++++ ЦИТИРУЕМЫЙ ОТРЫВОК

Читаем История историка полностью

Ученый совет назначается директором. Каким образом? Как он хочет или как ему предпишут инстанции, скрытые от нашего взора. Нами помыкают, мы никого не избираем, начальство нам назначают, никакой демократии нет. Раньше я на это не обращал внимания: таков был отравленный воздух, которым мы дышали, и никому в голову не приходило, что можно что‑то изменить. Теперь эти порядки вызывали раздражение, и не только потому, что я думал о нашем бесправии, а и потому, что от этого зависела наша научная жизнь. Кто определяет те проблемы, которые надо обсуждать? Дирекция, Ученый совет, но ведь он назначен дирекцией, и разногласий там быть не может. Кто утверждает исследовательские планы Института? Опять‑таки какая‑то узкая элита, никем не избранная. Кто утверждает или отвергает монографии, подготовленные сотрудниками? И это вне нашего контроля, это делает маленькая кучка лиц, директор и его заместители, может быть, еще заведующий сектором.

Отложив все в сторону, я сунул в свою старую машинку новый лист бумаги и стал писать меморандум директору Института. Я кратко изложил невозможность сохранения прежних порядков, противоречащих велению времени и духу того общества, которое мы силимся сейчас создать, и предложил этот вопрос в той или иной форме поставить на обсуждение коллег. Однако это дело касалось, конечно, не только нашего Института, но Академии наук вообще, вопрос системный. Поэтому, представив меморандум директору и копию его — академику — секретарю Отделения истории, я стал сочинять сокращенный вариант этого документа для предания его гласности через печать. При помощи друзей я обратился к сотрудникам нашего Института и других академических институтов, включая Институт истории СССР, с тем, чтобы собрать подписи под коллективным обращением к президенту Академии наук Марчуку; это удалось сделать. Тогда же был опубликован аналогичный протест сотрудников Института права АН. Наш документ, появившийся в «Литературной газете», пришелся кстати. В Президиуме АН пришлось устроить какое‑то совещание (без нас, конечно), эти документы обсуждали и, кривя губы, признали, что нужно принять во внимание, уточнить, рассмотреть, подчистить, отредактировать руководящие документы и т. д. Дух времени, давление общественности привели к тому, что устав был пересмотрен, и вскоре мы получили право избирать Ученый совет, а также и директора.

++++++++
++++ ИСХОДНЫЕ МАТЕРИАЛЫ

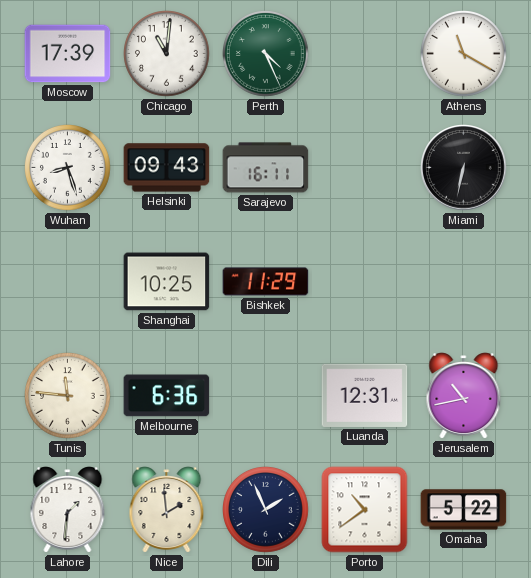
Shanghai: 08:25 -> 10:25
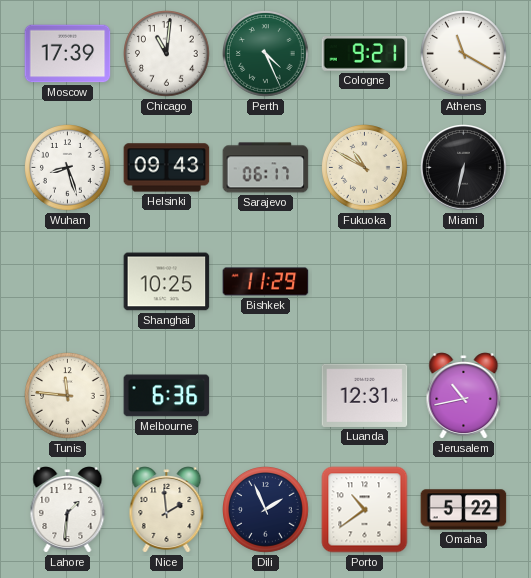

++++++++
++++ ИСХОДНЫЕ МАТЕРИАЛЫ

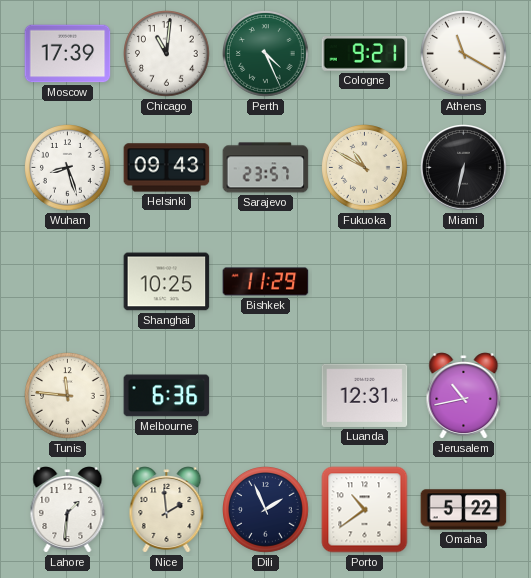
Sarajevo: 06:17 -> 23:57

++++++++

■ ЗАДАНИЕ ■
Перечислите все действия с руководящими документами, которые, согласно цитируемому отрывку, на совещании в Президиуме АН признали нужными.

■ ПОЛНОЕ РЕШЕНИЕ ■
- принять во внимание
- уточнить
- рассмотреть
- подчистить
- отредактировать